Mission: Impossible – Dead Reckoning Part One: a thrilling blockbuster that continually ups the ante
Tom Cruise is relentless in his quest to show off his enduring action-star abilities, and this slick, stylised instalment in the Hollywood franchise reaps the benefits.
Along with last year’s all-conquering Top Gun: Maverick, the seventh film in the Mission: Impossible franchise demonstrates Tom Cruise’s determination to defy the usual ravages of time. He’s not content to be the last stalwart of the age of Hollywood A-listers through the 1980s and ‘90s, when industry wisdom deemed a certain name on a poster was an even greater guarantee of success than any now-coveted piece of IP. Ever-eager to show that he’ll do what any action scene requires of him, the now-61-year-old actor will not concede there’s been any diminishment in his agility or virility in four decades of superstardom.
But he’s not too vain to recognise the comedic potential in occasionally puncturing any illusion of enduring invincibility. The funniest example arrives in the middle of the new film’s second major set piece as hero Ethan Hunt evades a panoply of pursuers on (and eventually below) the streets of Rome. He and his IMF team – still on the fringes of the American intelligence community but useful all the same – are part of a high-tech goose chase to capture a pair of keys that are essential to controlling a villainous, globe-threatening AI. One of Ethan’s complications is Grace (Hayley Atwell), the nimble pickpocket who’s his main foil here. Given that Ethan and Grace end up handcuffed together after a run-in with the police, driving would be a challenge even if he didn’t then get stuck behind the wheel of an emasculating tiny yellow Fiat. Initially unable to master even the windshield wipers, Ethan looks at his passenger with an expression of utter hopelessness and bewilderment – he could be a senior citizen dealing with too many remote controls.

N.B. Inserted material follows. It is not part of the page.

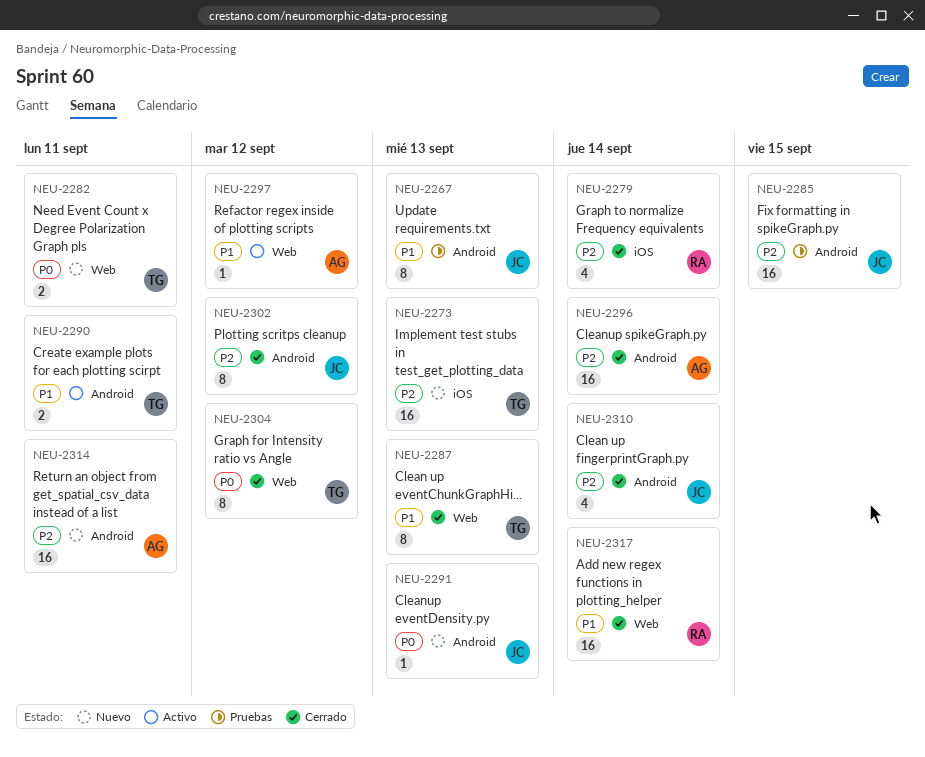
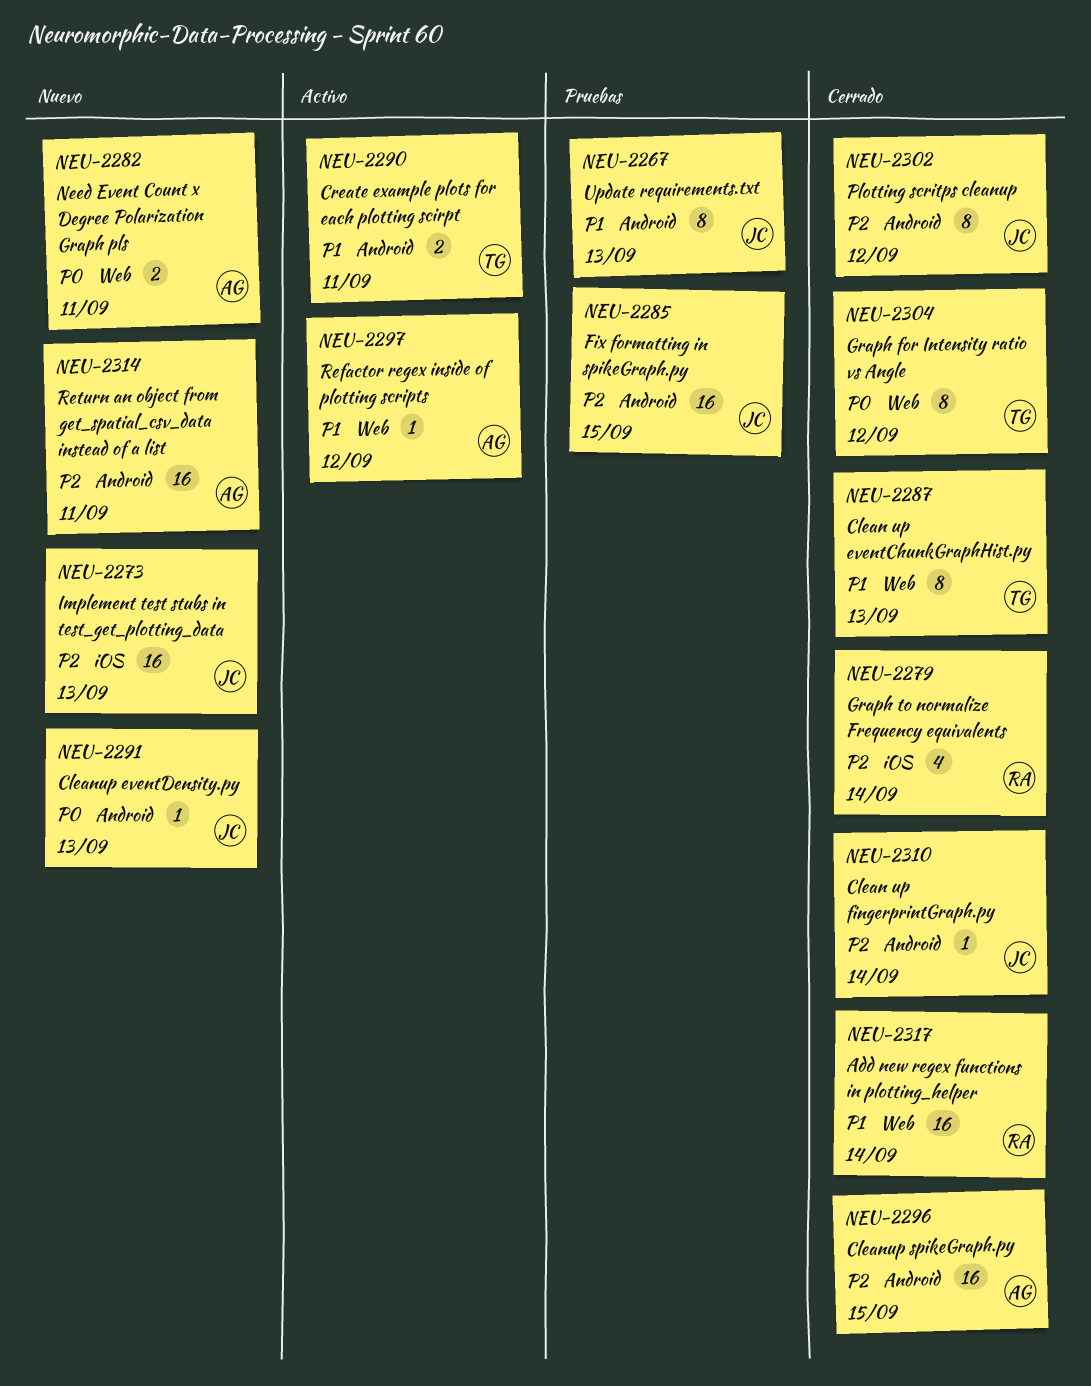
NEU-2273, owner: TG -> JC
NEU-2282, owner: TG -> AG
NEU-2296, due: Sep 14 -> Sep 15
NEU-2310, estimate: 4 -> 1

Of course, the film’s generous array of ornately stylised and briskly paced action sequences gives its star and producer ample opportunities to show off what he can (still) do. We’re given a ridiculously close-quarters fight scene in a narrow walkway, a race with the Orient Express and several more examples of Cruise’s affection for dangling from perilous heights.
Potentially more impressive is the ability of Cruise and co-writer/director Christopher McQuarrie – back for his third outing in the series, which has continued to improve during his tenure – to find yet more ways to up the ante. One secret to the franchise’s success is its ability to tailor a variety of thriller modes to its own purposes, beginning with the Hitchcockian elegance that Brian De Palma brought to the original big-screen instalment in 1997 and continuing with John Woo incorporating his signature bullet ballets for Mission: Impossible 2 (2000). While subsequent entries by J.J. Abrams and Brad Bird integrated the terser action aesthetic popularised by the Jason Bourne films, Cruise and McQuarrie now favour the cool-tempered kineticism of Tenet (2020) and the more baroque sensibility of the John Wickiverse.
The latter’s influence is especially clear when all the players convene in Venice for the centrepiece, a nigh-operatic display of expertly calibrated mayhem involving guns, blades, boats and Pom Klementieff – whose chic killer here benefits from the wit and deftness she displays as Mantis in the Guardians of the Galaxy series (inexplicably costumed like Adam Ant circa 1980).
Though Klementieff is the most memorable new addition, Esai Morales boasts the necessary panache as a nemesis from deep in Ethan’s past. Likewise, Atwell acquits herself with sufficient savvy to keep from being outflanked by Rebecca Ferguson and Vanessa Kirby in their return appearances. Simon Pegg and Ving Rhames – back as Ethan’s allies Benji and Luther – can be forgiven for seeming a little less spry given how many times they’ve now endured the series’ notoriously arduous shoots.
But the painstaking efforts clearly pay off here. With the often sloppy look of recent instalments in the MCU and Fast & Furious series – the result of unrealistic timelines, tightening budgets and other worsening conditions for VFX houses – Cruise’s flagship has arguably become the only contemporary Hollywood franchise that reliably puts its money on the screen. Likewise, it may feel increasingly churlish to begrudge Cruise for his efforts to maintain his power and prowess when his old-school spectaculars trump its competitors so completely.
► Mission: Impossible — Dead Reckoning Part One is in UK cinemas from 10 July.